Hello i have 2 questions.
$1)$ I need to prove that if $X_t, Y_t$ – Ito processes, then
$X_tY_t=X_0Y_0+\int_0^tX_sdY_s+\int_0^tY_sdX_s+\int_0^tdX_sdY_s, t\ge 0$
it is enought to wright this like that? From Ito formula
$d(X_tY_t)=Y_tdX_t+X_tdY_t+\frac{1}{2}(dX_tdY_t+dY_tdX_t)=Y_tdX_t+X_tdY_t+dX_tdY_t$
so
$X_tY_t=X_0Y_0+\int_0^tX_sdY_s+\int_0^tY_sdX_s+\int_0^tdX_sdY_s$
Is it okay?
$2$. Using formula from point $1$ prove that process
$Z_t=(\int_0^tf(s)dW_s\int_0^tg(s)dW_s)-\int_0^tf(s)g(s)ds$
is a local martingale for any $f,g\in P_{[0,T]}^2$ where
$P_{[0,T]}^2=\{X:\Omega\times[0,+\infty]: X – \text{adapted to } (F_t), P(\int_0^T|X(t)|^2dt<+\infty)=1\}$
Best Answer
Let $Y_t=\int_0^t g(s)dW_s$ and $X_t=\int_0^t f(s)dW_s$, where $g$ and $f$ satisfy the condition you imposed, hence they ($X$ and $Y$) are continuous local martingales.

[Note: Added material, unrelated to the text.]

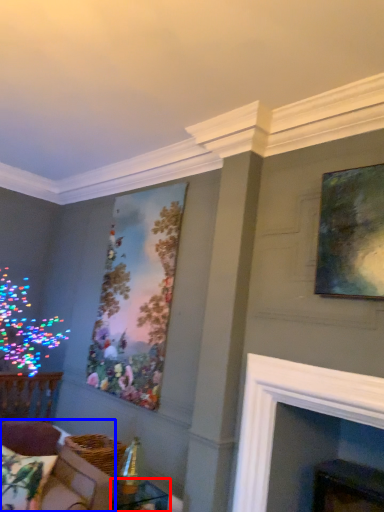
Question: Which of the following is the closest to the observer, table (highlighted by a red box) or couch (highlighted by a blue box)?

Choices:
 (A) table
 (B) couch

Answer: (B)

Then making use of the expression that you've obtain in the previous step
$$X_t Y_t=X_0Y_0+\int_0^tX_sdY_s+\int_0^tY_sdX_s+\int_0^tdX_sdY_s$$
you have that $$\int_0^tdX_s\cdot dY_s=\langle X,Y \rangle_t=\bigg\langle\left(\int_0^t g(s)dW_s\right),\left(\int_0^t f(s)dW_s\right)\bigg\rangle(t)=\int_0^tf(s)g(s)ds$$
Hence your $(Z_t)$ is a process defined as
$$Z_t=\int_0^tX_sdY_s+\int_0^tY_sdX_s$$
You can now use some localizing sequence (of stopping times)

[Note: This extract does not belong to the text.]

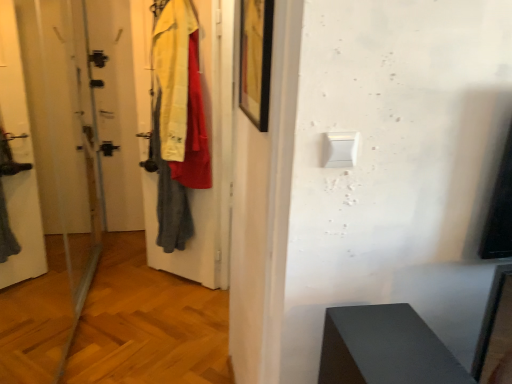
This screenshot has height=384, width=512. I want to click on black matte picture frame at upper center, so click(x=256, y=60).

$$\tau_n=\inf\{t\geq 0: \int_0^t|X(s)|^2d\langle Y \rangle_s\geq n\}\wedge T$$ $$\sigma_n=\inf\{t\geq 0: \int_0^t|Y(s)|^2d\langle X \rangle_s\geq n\}\wedge T$$
Then we have
$$E\left(\int_0^{t\wedge\tau_n\wedge \sigma_n}X^2(s)d\langle Y\rangle_s\right)<\infty$$
Same holds for Y.
Hence $$Z_{t\wedge \tau_n\wedge \sigma_n}=\int_0^{t\wedge \tau_n\wedge \sigma_n} X_sdY_s+\int_0^ {t\wedge \tau_n\wedge \sigma_n} Y_sdX_s$$ is a martingale, and this implies that $Z_t$ is a local martingale.